Tout le monde veut accueillir les négociations

Tout le monde veut accueillir les négociations

Peter Van Walsum entamera, à partir du 15 mai 2007, une tournée dans la région pour préparer des négociations entre le Maroc et le Polisario. De sources informées, l’envoyé personnel du secrétaire général de l’Onu au Sahara se rendra au Maroc, en Algérie, mais aussi en Mauritanie pour parvenir à un consensus sur la date de ces négociations, leur lieu et d’autres modalités liées à la constitution des groupes respectifs de négociateurs.
Selon les mêmes sources, les négociations devraient se tenir au siège de l’ONU même si plusieurs pays s’étaient proposé pour les abriter : l’Espagne et la Norvège, entre autres.
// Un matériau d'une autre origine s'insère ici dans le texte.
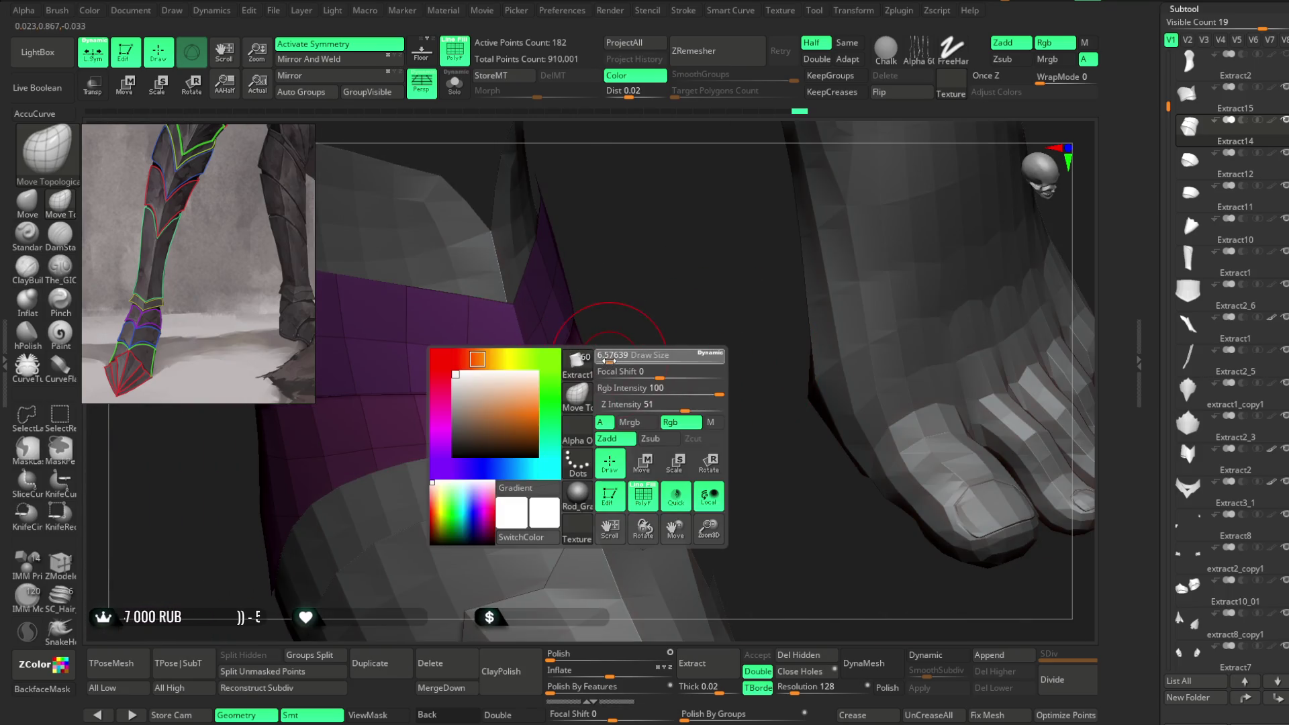
{"action": "mouse_move", "coordinate": [538, 394]}
{"action": "right_mouse_down"}
{"action": "mouse_move", "coordinate": [639, 296]}
{"action": "mouse_move", "coordinate": [562, 336]}
{"action": "mouse_move", "coordinate": [656, 337]}
{"action": "mouse_move", "coordinate": [624, 374]}
{"action": "mouse_move", "coordinate": [857, 323]}
{"action": "mouse_move", "coordinate": [832, 244]}
{"action": "mouse_move", "coordinate": [820, 293]}
{"action": "mouse_move", "coordinate": [800, 255]}
{"action": "mouse_move", "coordinate": [771, 311]}
{"action": "mouse_move", "coordinate": [619, 235]}
{"action": "mouse_move", "coordinate": [737, 213]}
{"action": "mouse_move", "coordinate": [708, 210]}
{"action": "mouse_move", "coordinate": [699, 256]}
{"action": "mouse_move", "coordinate": [618, 256]}
{"action": "mouse_move", "coordinate": [637, 255]}
{"action": "right_mouse_up"}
Mais déjà le Polisario a exprimé des réserves quant à d’éventuelles négociations à Madrid jugeant que le gouvernement Zapatero avait pris fait et cause pour le Maroc. D’ailleurs, le Polisario avait déclaré être prêt aux négociations là où les Nations Unies disposent d’un siège.
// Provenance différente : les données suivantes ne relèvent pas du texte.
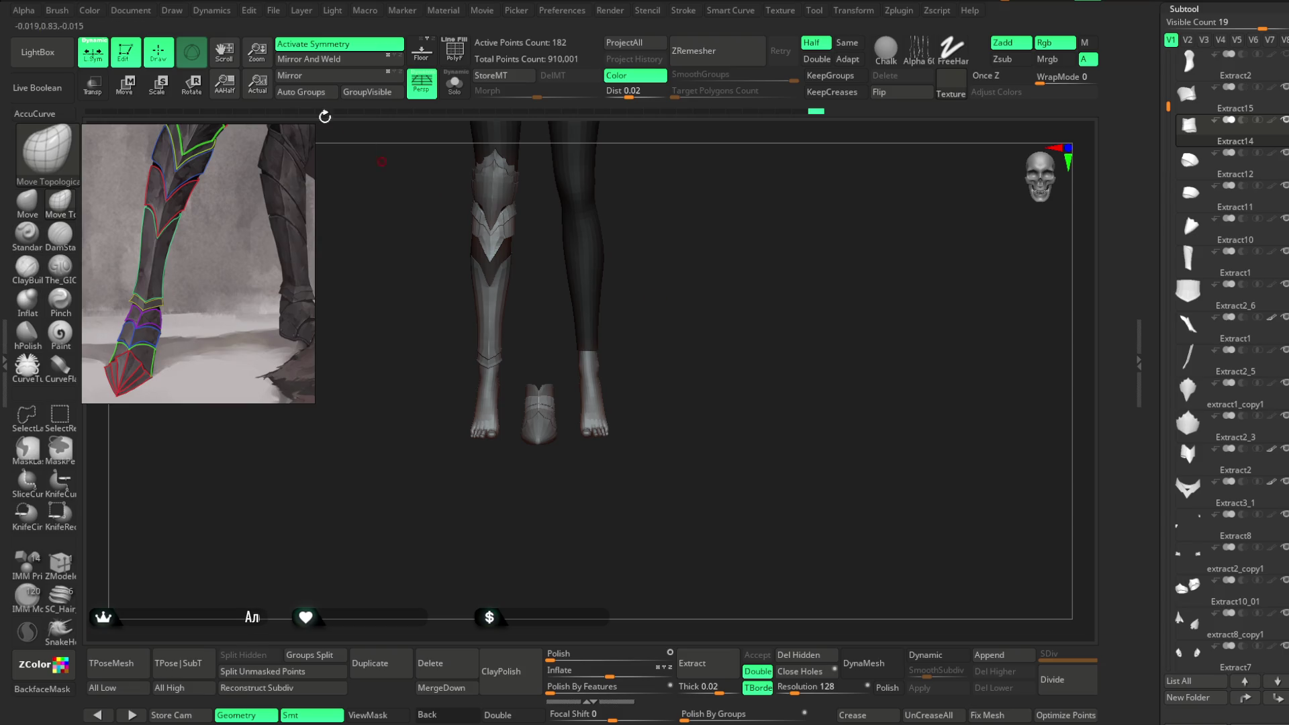
{"action": "left_click", "coordinate": [274, 10]}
Les séparatistes, comme à l’accoutumée, avaient déjà commencé une nouvelle série de tergiversations en essayant d’imposer leurs diktats au Maroc et à la communauté internationale en ce qui concerne la composition des équipes de négociateurs. Ainsi, ils ont demandé que ces négociations n’impliquent pas de Sahraouis du côté marocain et notamment ceux membres du Corcas. Ils mettent cette exigence dans le cadre de ce qu’ils appellent, reprenant les termes de la résolution 1754, la "bonne foi". Le Maroc, pour sa part, n’aurait émis aucune réserve quant aux noms des polisariens qui pourraient prendre part aux négociations rappelant toutefois que le même principe de «bonne foi» implique que l’autre partie n’édicte pas de conditions de ce genre.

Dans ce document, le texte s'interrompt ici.